20131028

Flame Out

One night thing about the last game last night.  I was able to watch the entire thing live, which was pretty cool.  Unfortunately, I'd observed before that the Caps were showing possible signs of improvement.  Well, last night certainly put the kibosh on those thoughts.

They came out very flat to start, and Calgary pushed them into their zone hard, to start, and kept them penned in for the first minute.  And sadly, they did not get out on a controlled breakout.  They only made it out after the Flames had started the scoring.  Things didn't improve materially right away, and a minute and a half later the Flames had a power play.

The Caps weathered that power play, but it was a combination of very good luck and excellent goaltending by Holtby, as the Flames put five shots on net in those two minutes.  Things only improved slightly from there, as the top line put a very good shift in (including a terrible whiff by OV), but that was the only sign of life before Hudler put the Flames up by another three minutes after the power play expired.

Things still didn't look so great, until the second line got a nice shift in, getting all the defense to focus on Fehr and Grabovski while Chimmer cycled back behind the Flames net.  Grabo hit him as he came back out front, and Chimmer snuck it by Ramo to cut the lead in half.

But less than a minute later, Camalleri tipped in a shot by Wideman to restore the earlier deficit.  Oates decided to shake things up at that point, and put Neuwirth in (I assume it wasn't done as a criticism of Holtby, who had, I thought, looked pretty good, despite a distinct lack of support).

At that point, with seven minutes left in the first, things finally started to look a bit more even, but nothing else was put past Ramo.  Even a power play with a bit over a minute left was not enough to

In the second, play leaned slightly in the Caps favor, and Volpatti did score his first goal with the Caps, but that was the extent of the positives.

To start the third, things were looking better for the Caps.  Some of that was due to Calgary not seeking to press its advantage.  In fact, they seemed quite content to just play defense for about half the period.  And the Caps were generating some chances during that time.  But then Calgary got an offensive zone faceoff, and Camalleri put the faceoff win past Neuvy to bump the margin back up to two.  Oddly, Calgary started getting more offense after that, and scored again four minutes later to remove any doubt about the game result.

And that was when I turned it off, which seems to've been a good decision.

Overall, the power play was decent; seven shots in four chances is pretty good, although there were no goals.  The penalty kill got the job done, although it wasn't pretty (in particular, that first kill was wretched, although the other two weren't great, either).

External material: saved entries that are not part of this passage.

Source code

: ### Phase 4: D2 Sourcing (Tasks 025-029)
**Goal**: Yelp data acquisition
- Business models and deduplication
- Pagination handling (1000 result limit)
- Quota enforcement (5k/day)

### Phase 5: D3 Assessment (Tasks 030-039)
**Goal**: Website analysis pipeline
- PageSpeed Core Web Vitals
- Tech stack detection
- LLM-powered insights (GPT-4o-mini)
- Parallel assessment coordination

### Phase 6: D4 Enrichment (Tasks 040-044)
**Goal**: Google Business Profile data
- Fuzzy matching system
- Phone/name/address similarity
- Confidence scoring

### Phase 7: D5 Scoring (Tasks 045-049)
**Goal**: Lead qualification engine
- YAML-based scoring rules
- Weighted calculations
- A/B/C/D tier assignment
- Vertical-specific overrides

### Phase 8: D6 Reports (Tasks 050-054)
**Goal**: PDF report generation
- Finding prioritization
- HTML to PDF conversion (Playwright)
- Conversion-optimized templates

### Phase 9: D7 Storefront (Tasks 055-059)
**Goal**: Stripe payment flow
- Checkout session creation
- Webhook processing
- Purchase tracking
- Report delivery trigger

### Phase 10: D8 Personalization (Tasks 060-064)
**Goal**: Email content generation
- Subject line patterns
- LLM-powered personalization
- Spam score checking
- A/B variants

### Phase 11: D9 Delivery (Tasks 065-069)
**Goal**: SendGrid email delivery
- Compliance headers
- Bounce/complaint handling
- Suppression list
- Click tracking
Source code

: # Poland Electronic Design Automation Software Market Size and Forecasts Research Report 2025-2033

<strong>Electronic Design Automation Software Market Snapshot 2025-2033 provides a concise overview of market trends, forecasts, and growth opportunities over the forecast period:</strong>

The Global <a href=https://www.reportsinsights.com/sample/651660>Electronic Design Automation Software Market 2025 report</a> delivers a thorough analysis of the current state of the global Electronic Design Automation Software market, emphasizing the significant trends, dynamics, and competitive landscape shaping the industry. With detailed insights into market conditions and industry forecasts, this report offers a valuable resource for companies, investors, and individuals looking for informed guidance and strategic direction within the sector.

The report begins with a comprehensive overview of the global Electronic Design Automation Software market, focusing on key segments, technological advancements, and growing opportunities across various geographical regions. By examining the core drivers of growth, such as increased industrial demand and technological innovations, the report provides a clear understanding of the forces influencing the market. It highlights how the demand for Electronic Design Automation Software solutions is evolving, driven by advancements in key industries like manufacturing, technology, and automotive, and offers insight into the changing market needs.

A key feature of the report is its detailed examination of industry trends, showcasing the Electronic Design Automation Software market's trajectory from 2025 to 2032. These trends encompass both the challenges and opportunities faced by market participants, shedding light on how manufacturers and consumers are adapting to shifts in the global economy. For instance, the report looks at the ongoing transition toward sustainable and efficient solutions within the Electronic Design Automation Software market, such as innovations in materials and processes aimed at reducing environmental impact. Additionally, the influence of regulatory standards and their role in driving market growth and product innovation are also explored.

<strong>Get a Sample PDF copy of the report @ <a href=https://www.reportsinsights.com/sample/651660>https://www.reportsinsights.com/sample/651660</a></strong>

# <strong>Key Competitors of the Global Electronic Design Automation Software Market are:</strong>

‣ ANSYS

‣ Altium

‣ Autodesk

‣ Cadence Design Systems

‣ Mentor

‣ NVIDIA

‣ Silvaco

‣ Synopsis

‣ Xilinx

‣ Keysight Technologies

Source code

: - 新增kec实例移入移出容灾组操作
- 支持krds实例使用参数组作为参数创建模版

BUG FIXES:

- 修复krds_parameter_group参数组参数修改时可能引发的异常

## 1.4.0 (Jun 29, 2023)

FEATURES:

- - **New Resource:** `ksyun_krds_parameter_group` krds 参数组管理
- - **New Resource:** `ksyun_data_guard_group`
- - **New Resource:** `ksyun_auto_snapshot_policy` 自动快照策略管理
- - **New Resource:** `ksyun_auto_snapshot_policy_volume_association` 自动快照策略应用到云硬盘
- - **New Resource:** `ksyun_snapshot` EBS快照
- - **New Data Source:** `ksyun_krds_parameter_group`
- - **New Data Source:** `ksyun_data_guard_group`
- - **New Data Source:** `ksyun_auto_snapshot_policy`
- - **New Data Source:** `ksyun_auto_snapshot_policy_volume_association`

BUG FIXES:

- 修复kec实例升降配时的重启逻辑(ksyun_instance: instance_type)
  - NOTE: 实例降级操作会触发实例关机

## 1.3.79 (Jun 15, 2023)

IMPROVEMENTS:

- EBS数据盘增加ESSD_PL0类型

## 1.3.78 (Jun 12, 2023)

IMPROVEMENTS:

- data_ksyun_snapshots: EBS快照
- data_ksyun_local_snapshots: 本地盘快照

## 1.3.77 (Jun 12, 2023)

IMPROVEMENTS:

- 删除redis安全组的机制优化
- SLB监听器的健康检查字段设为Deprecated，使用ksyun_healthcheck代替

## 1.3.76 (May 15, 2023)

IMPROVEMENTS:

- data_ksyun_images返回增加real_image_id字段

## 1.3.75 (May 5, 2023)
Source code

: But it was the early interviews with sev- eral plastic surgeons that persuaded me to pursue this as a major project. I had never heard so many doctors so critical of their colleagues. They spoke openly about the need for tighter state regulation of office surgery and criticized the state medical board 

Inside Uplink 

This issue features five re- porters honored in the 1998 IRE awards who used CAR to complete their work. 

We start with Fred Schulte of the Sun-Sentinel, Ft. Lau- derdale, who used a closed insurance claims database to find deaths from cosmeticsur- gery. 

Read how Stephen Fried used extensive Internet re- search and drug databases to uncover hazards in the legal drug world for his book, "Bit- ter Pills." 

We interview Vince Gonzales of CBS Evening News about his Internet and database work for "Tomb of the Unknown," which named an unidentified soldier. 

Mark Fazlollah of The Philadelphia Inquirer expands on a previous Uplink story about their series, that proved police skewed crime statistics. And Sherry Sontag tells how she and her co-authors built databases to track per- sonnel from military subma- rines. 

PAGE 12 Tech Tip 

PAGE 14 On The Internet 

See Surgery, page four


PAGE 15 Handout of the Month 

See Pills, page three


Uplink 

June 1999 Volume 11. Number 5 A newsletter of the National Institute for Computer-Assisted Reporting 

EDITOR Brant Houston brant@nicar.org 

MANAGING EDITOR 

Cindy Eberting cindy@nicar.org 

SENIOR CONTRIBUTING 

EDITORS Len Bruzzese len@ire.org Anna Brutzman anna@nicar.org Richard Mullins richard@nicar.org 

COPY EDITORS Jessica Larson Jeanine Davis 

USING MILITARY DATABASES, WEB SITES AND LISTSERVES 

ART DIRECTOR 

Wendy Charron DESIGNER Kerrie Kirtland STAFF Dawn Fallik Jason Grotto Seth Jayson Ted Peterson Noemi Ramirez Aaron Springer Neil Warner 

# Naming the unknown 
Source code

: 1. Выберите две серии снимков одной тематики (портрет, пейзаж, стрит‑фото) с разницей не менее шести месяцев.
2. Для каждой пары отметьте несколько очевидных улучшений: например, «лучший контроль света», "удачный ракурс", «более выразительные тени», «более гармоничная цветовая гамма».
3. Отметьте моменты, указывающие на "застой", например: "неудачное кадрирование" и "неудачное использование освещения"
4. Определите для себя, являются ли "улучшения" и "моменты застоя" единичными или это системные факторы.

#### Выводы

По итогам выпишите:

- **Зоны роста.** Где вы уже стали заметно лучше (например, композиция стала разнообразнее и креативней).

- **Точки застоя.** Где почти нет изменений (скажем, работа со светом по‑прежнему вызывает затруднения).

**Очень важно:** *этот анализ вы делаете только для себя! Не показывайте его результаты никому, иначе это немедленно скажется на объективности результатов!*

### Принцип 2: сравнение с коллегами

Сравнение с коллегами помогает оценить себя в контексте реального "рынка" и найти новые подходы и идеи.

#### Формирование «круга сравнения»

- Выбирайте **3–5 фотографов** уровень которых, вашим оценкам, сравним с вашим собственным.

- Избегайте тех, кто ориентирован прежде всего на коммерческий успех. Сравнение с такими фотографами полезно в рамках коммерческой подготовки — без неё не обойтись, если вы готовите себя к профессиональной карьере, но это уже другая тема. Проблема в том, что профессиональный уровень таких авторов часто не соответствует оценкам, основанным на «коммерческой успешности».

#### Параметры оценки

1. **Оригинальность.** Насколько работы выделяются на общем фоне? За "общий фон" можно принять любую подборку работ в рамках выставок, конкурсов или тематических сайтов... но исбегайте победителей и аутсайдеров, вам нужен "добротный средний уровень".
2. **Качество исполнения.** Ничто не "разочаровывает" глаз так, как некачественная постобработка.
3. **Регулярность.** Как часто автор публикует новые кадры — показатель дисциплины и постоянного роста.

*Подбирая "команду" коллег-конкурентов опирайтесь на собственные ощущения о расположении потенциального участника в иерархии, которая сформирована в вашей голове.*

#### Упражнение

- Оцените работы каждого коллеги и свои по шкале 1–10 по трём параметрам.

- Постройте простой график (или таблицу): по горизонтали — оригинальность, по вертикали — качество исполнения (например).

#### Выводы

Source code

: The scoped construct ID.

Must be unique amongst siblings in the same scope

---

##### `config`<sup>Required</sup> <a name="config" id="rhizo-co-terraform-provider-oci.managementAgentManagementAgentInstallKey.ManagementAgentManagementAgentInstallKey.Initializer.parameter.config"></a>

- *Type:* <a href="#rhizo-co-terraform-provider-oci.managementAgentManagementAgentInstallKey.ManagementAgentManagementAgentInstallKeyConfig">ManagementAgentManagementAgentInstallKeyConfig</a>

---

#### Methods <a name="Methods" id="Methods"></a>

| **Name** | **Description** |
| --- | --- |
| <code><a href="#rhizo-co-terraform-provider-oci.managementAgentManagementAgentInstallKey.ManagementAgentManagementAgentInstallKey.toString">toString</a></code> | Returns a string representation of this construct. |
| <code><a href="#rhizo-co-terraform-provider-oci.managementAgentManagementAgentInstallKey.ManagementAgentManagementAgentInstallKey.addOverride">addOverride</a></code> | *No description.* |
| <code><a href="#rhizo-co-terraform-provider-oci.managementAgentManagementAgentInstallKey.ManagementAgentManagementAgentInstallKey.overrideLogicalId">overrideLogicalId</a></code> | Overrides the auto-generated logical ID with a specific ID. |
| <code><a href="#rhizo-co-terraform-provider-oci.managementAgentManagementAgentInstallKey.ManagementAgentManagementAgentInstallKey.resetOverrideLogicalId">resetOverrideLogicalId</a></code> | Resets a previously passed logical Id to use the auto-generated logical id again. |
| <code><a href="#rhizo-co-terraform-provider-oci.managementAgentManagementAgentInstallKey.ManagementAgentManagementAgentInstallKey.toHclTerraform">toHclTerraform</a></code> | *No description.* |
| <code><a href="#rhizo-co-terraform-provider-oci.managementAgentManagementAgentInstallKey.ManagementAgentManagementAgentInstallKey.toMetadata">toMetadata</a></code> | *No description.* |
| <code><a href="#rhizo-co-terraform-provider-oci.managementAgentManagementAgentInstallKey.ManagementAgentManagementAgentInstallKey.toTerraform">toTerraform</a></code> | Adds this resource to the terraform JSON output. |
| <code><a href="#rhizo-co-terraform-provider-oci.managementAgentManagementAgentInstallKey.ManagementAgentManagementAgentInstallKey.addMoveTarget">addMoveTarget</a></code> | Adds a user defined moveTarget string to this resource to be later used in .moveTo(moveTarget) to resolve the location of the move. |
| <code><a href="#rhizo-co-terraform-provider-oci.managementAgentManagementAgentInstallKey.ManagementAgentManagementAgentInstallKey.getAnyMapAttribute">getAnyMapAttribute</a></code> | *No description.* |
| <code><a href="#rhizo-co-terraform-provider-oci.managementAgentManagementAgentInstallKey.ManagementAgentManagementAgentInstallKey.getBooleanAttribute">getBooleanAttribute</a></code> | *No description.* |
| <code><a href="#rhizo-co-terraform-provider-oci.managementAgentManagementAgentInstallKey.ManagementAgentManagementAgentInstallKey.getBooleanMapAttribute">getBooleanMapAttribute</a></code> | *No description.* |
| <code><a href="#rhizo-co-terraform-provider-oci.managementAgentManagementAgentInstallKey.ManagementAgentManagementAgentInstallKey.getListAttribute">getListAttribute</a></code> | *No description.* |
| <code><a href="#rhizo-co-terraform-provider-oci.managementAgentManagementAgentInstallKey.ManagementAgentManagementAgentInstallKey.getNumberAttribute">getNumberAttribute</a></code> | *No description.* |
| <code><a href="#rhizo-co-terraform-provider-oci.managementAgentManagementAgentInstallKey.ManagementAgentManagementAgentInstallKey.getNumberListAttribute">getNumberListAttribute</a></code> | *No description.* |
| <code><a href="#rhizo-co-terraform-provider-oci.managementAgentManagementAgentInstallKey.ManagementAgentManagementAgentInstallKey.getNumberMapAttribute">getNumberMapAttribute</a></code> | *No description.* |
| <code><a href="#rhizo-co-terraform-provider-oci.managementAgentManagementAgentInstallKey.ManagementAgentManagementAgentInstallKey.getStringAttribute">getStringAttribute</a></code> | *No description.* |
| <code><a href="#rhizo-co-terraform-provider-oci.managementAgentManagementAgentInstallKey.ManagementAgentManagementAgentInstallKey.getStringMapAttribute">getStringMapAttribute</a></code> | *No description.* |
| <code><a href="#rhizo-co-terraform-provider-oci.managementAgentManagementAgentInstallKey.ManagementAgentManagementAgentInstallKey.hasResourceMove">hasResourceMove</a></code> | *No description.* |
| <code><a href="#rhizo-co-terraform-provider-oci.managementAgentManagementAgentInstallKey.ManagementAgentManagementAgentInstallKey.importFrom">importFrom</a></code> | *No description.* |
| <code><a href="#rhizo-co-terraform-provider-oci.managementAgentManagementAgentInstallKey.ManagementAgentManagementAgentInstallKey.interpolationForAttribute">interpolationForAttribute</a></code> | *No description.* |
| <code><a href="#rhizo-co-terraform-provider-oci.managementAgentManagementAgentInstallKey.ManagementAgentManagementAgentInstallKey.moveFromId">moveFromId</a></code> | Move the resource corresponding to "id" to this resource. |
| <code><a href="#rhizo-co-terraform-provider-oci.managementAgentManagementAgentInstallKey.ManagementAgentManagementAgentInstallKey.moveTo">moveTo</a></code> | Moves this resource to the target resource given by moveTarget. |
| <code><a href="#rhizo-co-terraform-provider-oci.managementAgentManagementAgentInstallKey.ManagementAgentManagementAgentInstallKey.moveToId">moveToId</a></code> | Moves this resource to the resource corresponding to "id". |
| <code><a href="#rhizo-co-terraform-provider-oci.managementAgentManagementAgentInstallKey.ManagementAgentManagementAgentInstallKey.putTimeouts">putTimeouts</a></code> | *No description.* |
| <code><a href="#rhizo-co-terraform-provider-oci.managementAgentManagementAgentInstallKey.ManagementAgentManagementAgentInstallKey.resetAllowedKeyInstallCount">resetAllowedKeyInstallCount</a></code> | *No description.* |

But the even strength play was truly horrendous.  In fact, I think I'd rate this as the worst game of the season by the Caps.  Corsi and Fenwick, 5-on-5 close, were both really terrible (which was no surprise, after watching); Fenwick was about 29%.  It would take astoundingly good luck to win a game that way, so the final score was no surprise.

And it means that the game against Vancouver does not appear likely to be a close one (although I haven't looked to see if the Canucks are as strong a possession team with Tortorella instead of Vigneault).  Let's hope appearances are deceiving.